State-to-state and investor-state dispute settlement provisions of bilateral investment treaties
Bilateral investment treaties (BITs) typically provide that an investor may assert a claim in its own name and on its own behalf against a host state for violations of the treaty. The remedy sought is usually money damages. At the same time, BITs also contain provisions for the resolution of disputes between the state parties to the treaty. 1 These provisions permit one state to bring a claim against another state in ad hoc arbitration on any issue relating to the interpretation or application of the treaty. The question naturally arises as to whether these dispute settlement provisions occupy overlapping, but independent, spheres, or whether one mechanism should in any particular circumstance take precedence over the other.
One line of argument holds that a state-to-state proceeding under a BIT that seeks from a tribunal an interpretation of a relevant article of a treaty is not an espousal of an investor's claim or an exercise of diplomatic protection. [Page73:]
Rather, it is an exercise of the state parties' chosen interpretative mechanism to obtain a binding interpretation of a provision in dispute. This view reflects Art. 31 of the Vienna Convention, which makes clear that, after the plain text of a treaty, it is the intent and understanding of the parties to the treaty, variously expressed, that is the primary source of its meaning. Where the
parties voluntarily create a mechanism (state-to-state arbitration) to produce such treaty interpretations and agree to be bound thereby, the decision that issues from a state-to-state proceeding is, in effect, an authoritative agreement of the parties under Art. 31 of the Vienna Convention regarding the proper interpretation of the treaty; as such, it ought to be given effect by an investor-state tribunal asked to apply the same treaty.

### Dataset entries
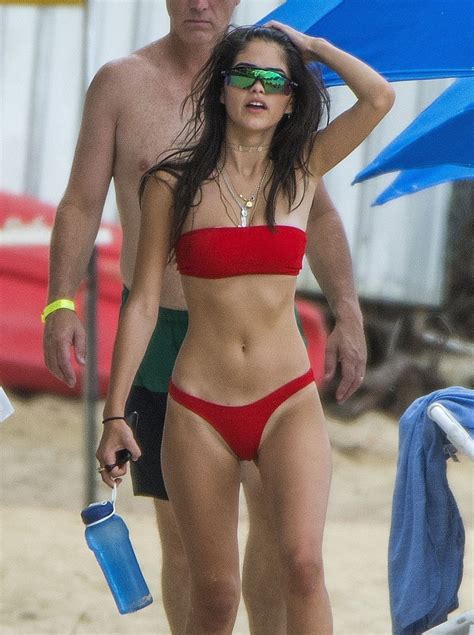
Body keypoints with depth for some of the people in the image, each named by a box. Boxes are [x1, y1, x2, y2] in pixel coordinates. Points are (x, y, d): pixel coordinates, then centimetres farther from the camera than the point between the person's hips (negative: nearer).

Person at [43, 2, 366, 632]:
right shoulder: (121, 83, 1)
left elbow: (318, 214, 9)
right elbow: (81, 205, 1)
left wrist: (348, 312, -1)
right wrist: (60, 303, -12)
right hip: (161, 334, -1)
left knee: (279, 508, -8)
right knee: (182, 527, 3)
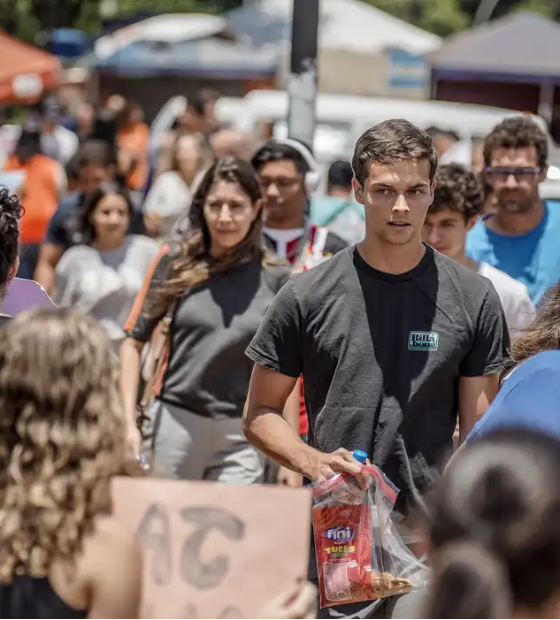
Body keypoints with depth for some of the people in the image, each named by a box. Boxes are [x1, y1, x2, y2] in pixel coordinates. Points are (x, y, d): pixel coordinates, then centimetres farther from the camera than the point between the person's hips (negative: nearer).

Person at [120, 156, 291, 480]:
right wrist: (129, 423, -3)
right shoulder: (176, 263, 2)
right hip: (173, 425, 0)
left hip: (240, 439, 0)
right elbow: (134, 343, 6)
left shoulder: (277, 280, 2)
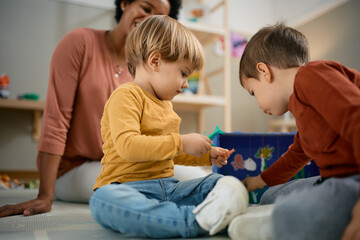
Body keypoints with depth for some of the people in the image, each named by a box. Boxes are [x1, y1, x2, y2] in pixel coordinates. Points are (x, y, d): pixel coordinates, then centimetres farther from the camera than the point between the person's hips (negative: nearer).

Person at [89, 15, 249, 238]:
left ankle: (212, 211, -38)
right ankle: (195, 221, -49)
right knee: (104, 201, -40)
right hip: (127, 185, -8)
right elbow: (128, 146, -24)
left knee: (220, 182, -6)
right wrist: (181, 142, -21)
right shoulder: (126, 96, -8)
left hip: (167, 187, 8)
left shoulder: (165, 103, 21)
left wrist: (207, 156, 23)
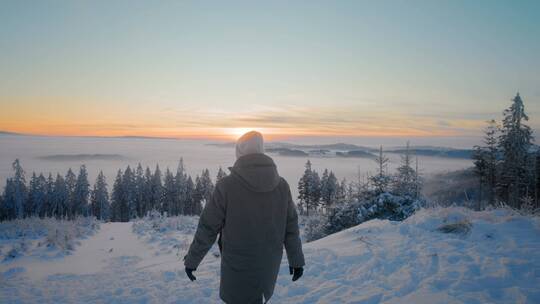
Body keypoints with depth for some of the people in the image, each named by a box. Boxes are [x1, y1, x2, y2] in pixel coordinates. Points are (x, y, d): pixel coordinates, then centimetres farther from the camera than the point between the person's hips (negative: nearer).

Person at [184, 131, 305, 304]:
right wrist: (296, 260, 12)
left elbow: (207, 228, -13)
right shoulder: (281, 185, -8)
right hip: (268, 266, 4)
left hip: (238, 267, -4)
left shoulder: (226, 186, -20)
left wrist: (192, 259, 2)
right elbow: (290, 228, 0)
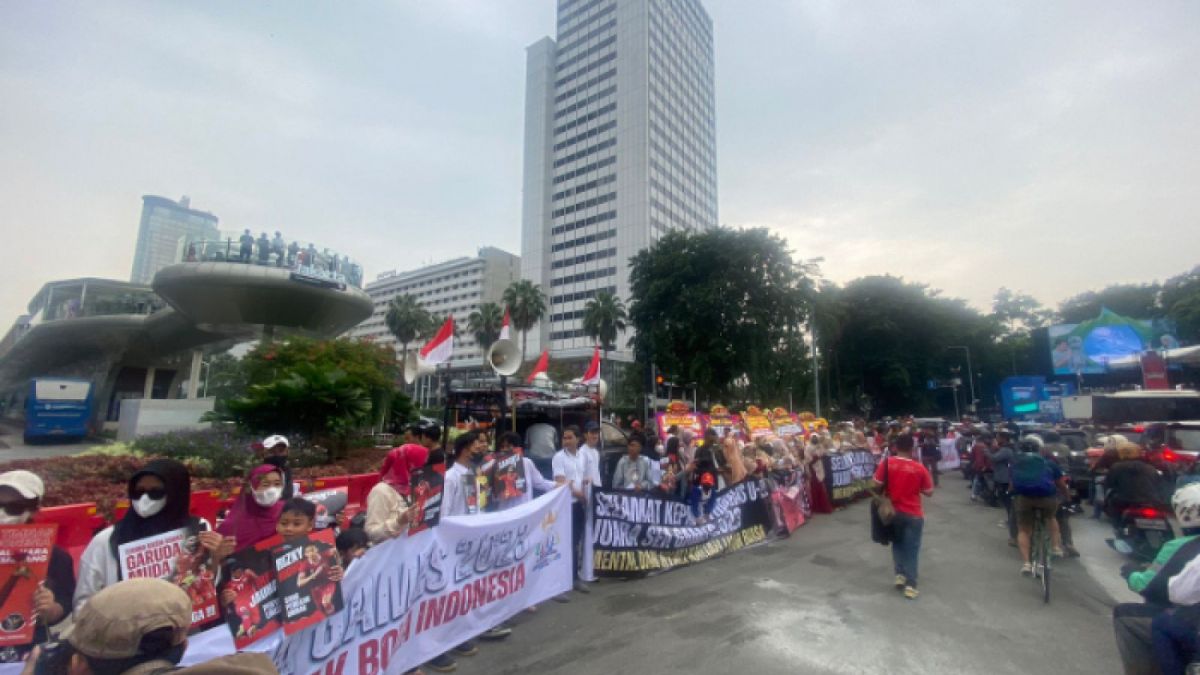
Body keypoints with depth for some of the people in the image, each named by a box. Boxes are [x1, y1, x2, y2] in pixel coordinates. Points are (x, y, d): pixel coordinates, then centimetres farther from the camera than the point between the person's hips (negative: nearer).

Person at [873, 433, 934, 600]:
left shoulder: (887, 463, -12)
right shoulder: (920, 468, -13)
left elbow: (877, 484, -9)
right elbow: (929, 492, -4)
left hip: (893, 511, 1)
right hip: (913, 514, -1)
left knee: (897, 544, 22)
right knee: (912, 549, 7)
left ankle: (900, 575, 22)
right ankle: (910, 585, 8)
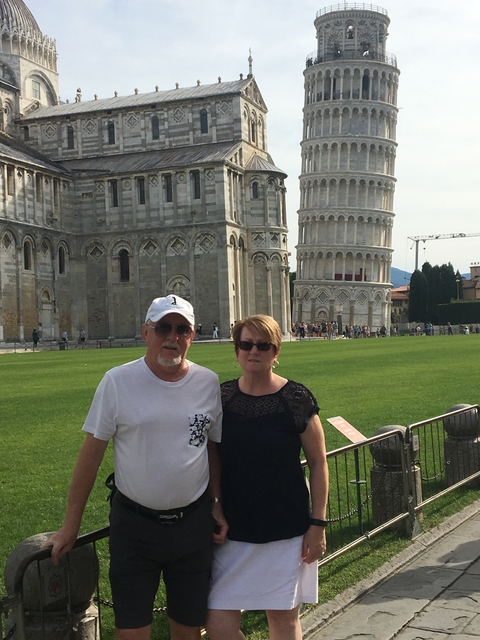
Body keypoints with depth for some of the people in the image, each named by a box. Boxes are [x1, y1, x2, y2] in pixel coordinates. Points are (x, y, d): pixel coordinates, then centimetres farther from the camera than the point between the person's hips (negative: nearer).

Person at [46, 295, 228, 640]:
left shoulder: (208, 382, 0)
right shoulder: (118, 381, -8)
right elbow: (92, 453, -5)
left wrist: (217, 505, 4)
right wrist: (71, 525, -3)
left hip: (194, 523, 2)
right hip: (133, 525, -2)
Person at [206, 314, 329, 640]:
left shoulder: (296, 399, -7)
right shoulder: (222, 397, 1)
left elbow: (318, 463, -3)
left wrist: (318, 523, -6)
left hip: (286, 530, -2)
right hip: (232, 531, 3)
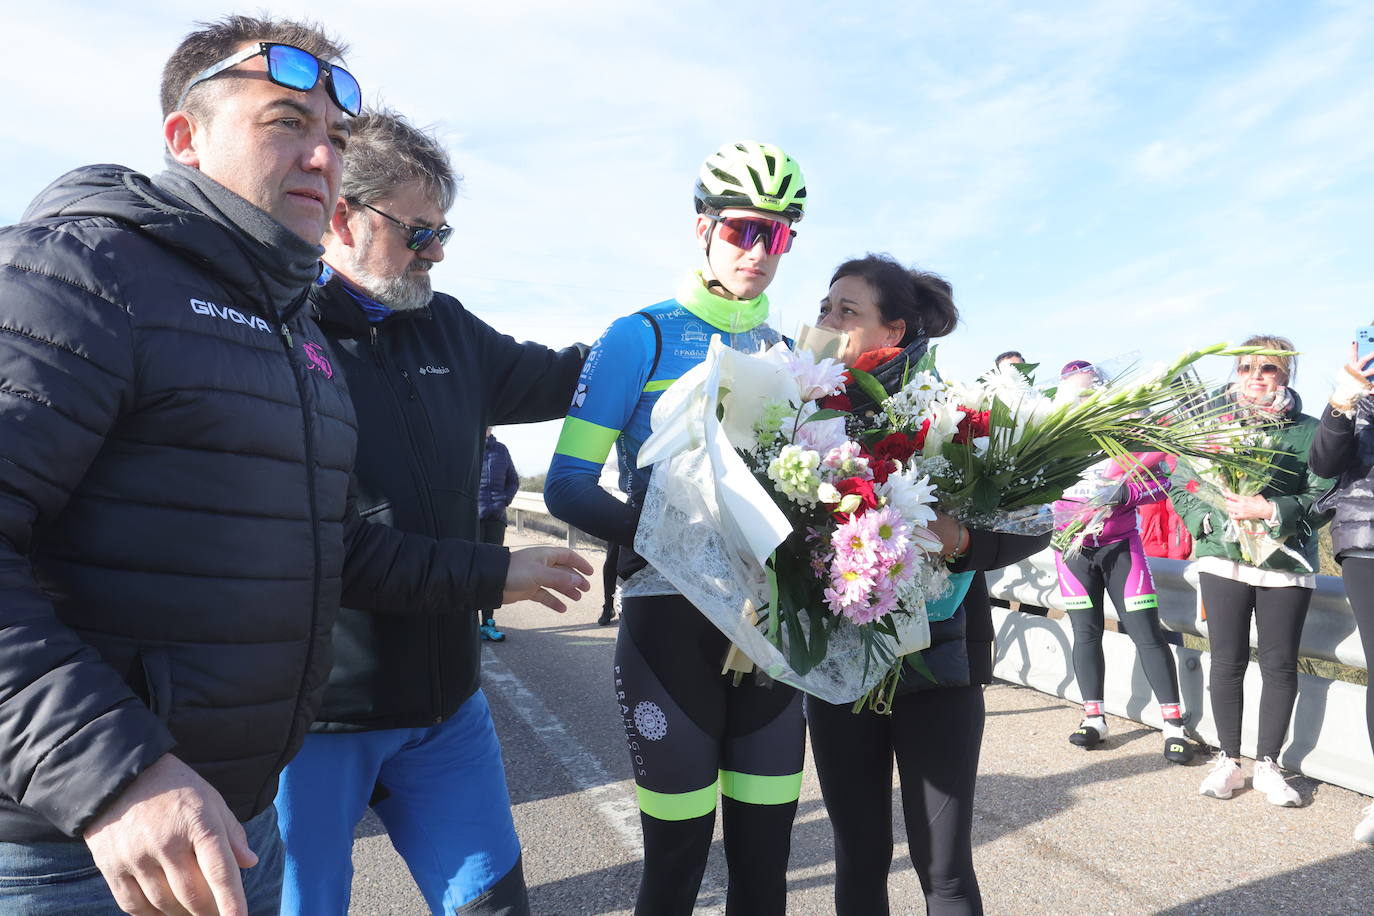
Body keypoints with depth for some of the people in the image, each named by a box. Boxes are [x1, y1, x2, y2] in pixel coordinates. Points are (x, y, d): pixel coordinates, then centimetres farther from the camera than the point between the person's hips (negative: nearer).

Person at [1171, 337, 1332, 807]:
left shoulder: (1308, 431, 1)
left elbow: (1323, 498, -5)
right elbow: (1182, 486, 4)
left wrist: (1271, 511, -19)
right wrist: (1208, 519, -12)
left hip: (1286, 562, 0)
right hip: (1223, 558, 0)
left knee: (1280, 665, 5)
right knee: (1227, 661, 4)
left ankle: (1268, 764, 20)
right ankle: (1228, 760, 18)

### Problem statement
Can you write out, word for word, the part of the bilateral investment treaty text above that opens with the words containing "State-to-state and investor-state" and closes with "over the other."?

### Problem solution
State-to-state and investor-state dispute settlement provisions of bilateral investment treaties
Bilateral investment treaties (BITs) typically provide that an investor may assert a claim in its own name and on its own behalf against a host state for violations of the treaty. The remedy sought is usually money damages. At the same time, BITs also contain provisions for the resolution of disputes between the state parties to the treaty. 1 These provisions permit one state to bring a claim against another state in ad hoc arbitration on any issue relating to the interpretation or application of the treaty. The question naturally arises as to whether these dispute settlement provisions occupy overlapping, but independent, spheres, or whether one mechanism should in any particular circumstance take precedence over the other.